_EXERCISE_:
Copy word for word the lines of the items below, starting with the line that contains "Count the number of categories in the chart." and continuing through the line that contains "Rank the series". Include both of those lines.

_SUPPLIED RECORDS_:
● ● ●

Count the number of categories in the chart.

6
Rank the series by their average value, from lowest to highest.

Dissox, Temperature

● ● ●

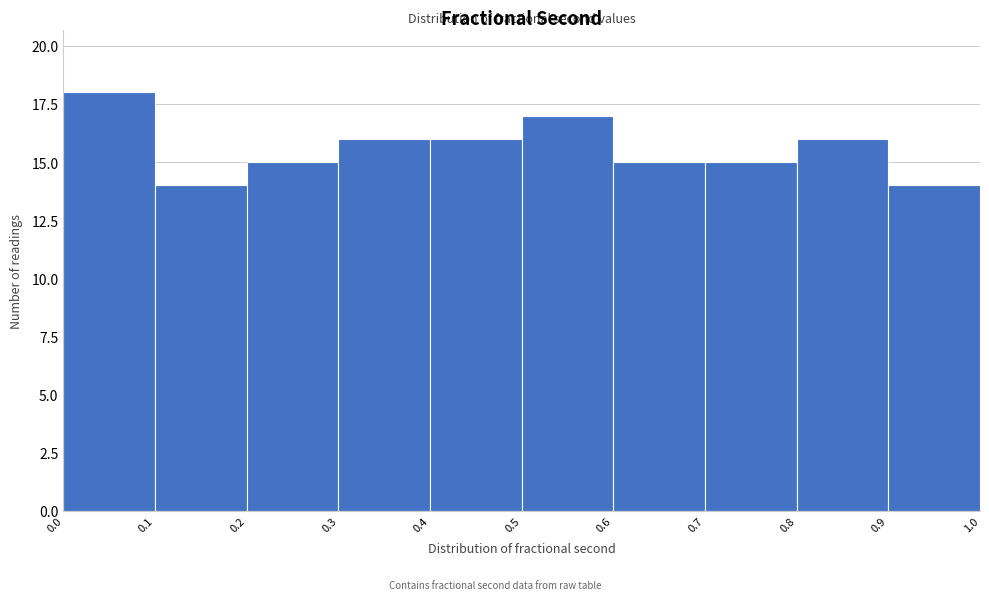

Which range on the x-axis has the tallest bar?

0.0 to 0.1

● ● ●

_FINAL ANSWER_:
Count the number of categories in the chart.

6
Rank the series by their average value, from lowest to highest.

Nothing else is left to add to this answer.